Kurdish refugee addresses UN on need to support Syrians with disabilities

Last Update: 2019-04-25 00:00:00 - Source: kurdistan 24

ERBIL (Kurdistan 24) – Nujeen Mustafa, a 20-year-old Syrian Kurd who escaped her besieged hometown of Kobani in 2015, addressed the UN Security Council on Wednesday, at the UK’s request, on the need to support Syrians with disabilities.

“We cannot wait. You need to address the needs of people with disabilities. This is not charity. This is our right,” Mustafa told attendees.

“In Syria, I didn’t have a wheelchair, so I had to be carried around by my siblings. But many people with disabilities cannot depend on their families to help them reach safety – often because their family members have been killed or have already left.”

Mustafa is the first person with a disability to formally brief the Security Council, and one of very few Syrians given such an opportunity since the Syrian conflict began in 2011.

Last year, she met with the Kurdistan’s Region’s Prime Minister, Nechirvan Barzani, in Erbil.

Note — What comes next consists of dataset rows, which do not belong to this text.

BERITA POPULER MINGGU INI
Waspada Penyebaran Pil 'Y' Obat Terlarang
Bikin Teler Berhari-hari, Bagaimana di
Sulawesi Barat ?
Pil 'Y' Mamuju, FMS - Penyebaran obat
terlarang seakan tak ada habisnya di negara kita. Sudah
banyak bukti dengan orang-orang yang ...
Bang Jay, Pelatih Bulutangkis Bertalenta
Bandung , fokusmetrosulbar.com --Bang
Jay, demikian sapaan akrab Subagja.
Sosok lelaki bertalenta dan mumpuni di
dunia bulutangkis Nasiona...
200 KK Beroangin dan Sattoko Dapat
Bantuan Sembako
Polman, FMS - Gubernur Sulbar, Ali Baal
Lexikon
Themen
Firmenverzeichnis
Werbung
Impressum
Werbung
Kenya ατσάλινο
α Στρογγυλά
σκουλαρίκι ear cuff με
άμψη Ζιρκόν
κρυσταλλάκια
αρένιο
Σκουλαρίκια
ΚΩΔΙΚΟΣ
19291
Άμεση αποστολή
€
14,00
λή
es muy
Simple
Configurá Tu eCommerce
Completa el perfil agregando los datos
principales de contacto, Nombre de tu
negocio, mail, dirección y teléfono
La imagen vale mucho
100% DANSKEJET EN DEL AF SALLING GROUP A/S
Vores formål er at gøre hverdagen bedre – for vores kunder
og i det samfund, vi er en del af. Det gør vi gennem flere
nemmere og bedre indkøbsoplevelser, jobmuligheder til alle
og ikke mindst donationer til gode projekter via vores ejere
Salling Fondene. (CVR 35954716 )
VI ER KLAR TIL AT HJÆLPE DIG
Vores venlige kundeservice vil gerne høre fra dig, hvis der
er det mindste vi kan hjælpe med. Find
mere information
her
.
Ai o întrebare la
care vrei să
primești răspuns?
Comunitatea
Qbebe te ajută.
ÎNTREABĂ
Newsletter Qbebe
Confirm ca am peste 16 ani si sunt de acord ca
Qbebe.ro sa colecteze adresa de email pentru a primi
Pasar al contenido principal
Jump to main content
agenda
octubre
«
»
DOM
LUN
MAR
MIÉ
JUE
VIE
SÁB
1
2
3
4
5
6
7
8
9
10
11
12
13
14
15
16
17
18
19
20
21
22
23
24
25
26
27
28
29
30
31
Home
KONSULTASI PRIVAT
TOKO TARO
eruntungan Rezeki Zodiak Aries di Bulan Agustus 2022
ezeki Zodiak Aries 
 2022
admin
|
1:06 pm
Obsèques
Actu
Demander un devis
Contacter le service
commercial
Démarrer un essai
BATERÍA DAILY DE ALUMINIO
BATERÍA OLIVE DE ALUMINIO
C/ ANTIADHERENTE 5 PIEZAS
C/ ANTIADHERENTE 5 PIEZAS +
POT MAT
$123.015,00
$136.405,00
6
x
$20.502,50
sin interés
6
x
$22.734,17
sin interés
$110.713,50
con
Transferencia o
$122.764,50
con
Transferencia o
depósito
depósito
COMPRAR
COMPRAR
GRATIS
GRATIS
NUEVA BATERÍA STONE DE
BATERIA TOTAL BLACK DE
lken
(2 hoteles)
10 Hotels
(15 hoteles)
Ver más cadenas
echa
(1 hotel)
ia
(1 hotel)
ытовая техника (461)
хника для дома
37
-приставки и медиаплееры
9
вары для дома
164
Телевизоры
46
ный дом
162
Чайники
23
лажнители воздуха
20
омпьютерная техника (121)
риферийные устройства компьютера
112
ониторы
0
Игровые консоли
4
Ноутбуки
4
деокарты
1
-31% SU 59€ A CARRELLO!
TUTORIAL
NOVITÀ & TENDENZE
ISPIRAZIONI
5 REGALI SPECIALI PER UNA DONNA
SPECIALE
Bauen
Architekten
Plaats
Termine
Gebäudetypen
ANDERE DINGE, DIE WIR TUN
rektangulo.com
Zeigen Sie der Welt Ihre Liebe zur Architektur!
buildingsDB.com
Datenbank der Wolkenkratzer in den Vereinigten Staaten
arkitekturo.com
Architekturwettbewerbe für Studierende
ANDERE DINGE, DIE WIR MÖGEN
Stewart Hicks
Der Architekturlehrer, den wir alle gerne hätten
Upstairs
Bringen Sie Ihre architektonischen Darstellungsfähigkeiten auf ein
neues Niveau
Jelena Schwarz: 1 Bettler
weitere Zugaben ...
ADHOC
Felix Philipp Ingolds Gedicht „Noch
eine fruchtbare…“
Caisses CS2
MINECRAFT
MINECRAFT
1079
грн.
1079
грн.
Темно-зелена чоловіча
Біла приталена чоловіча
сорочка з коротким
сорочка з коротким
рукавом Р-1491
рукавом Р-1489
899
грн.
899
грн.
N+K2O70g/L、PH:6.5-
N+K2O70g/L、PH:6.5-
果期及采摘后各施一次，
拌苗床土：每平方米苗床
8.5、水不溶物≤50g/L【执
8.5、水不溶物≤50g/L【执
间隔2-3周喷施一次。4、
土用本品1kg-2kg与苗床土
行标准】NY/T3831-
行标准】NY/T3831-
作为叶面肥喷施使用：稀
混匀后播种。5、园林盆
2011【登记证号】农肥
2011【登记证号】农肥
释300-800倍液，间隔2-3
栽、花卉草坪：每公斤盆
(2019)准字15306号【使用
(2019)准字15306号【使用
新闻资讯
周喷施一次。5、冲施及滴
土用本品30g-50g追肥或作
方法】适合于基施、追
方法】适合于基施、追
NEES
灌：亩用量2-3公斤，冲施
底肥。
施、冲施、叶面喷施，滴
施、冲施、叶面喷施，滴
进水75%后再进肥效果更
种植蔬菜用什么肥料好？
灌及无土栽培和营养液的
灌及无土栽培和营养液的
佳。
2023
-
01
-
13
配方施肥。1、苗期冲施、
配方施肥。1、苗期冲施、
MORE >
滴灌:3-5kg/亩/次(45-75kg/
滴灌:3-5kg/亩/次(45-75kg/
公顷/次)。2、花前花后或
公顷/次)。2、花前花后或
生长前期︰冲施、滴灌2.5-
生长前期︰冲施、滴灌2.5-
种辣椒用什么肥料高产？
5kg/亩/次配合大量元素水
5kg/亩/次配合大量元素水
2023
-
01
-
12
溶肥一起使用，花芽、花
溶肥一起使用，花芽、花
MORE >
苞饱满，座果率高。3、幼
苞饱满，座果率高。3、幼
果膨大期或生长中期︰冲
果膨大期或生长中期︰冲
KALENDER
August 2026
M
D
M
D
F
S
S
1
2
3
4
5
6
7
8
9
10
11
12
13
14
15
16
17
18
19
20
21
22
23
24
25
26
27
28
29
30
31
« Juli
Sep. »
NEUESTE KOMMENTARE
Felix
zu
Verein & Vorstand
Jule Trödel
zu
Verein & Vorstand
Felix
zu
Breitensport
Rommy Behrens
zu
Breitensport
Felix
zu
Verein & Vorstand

“Today, at the UK’s request, Nujeen Mustafa briefed UNSC. Her amazing story highlights the impact of war on people with disabilities. We are still not seeing full humanitarian access in Syria,” UK Ambassador and Permanent Representative to the United Nations in New York, Karen Pierce, tweeted.

“No-one should be excluded from humanitarian assistance, deliberately or inadvertently.”

As war broke out, Mustafa, at the age of 16, was forced to flee, first to her native Kobani and eventually Turkey. Since then, she has traveled the world to advocate for governments and UN agencies to include people with disabilities in their humanitarian response.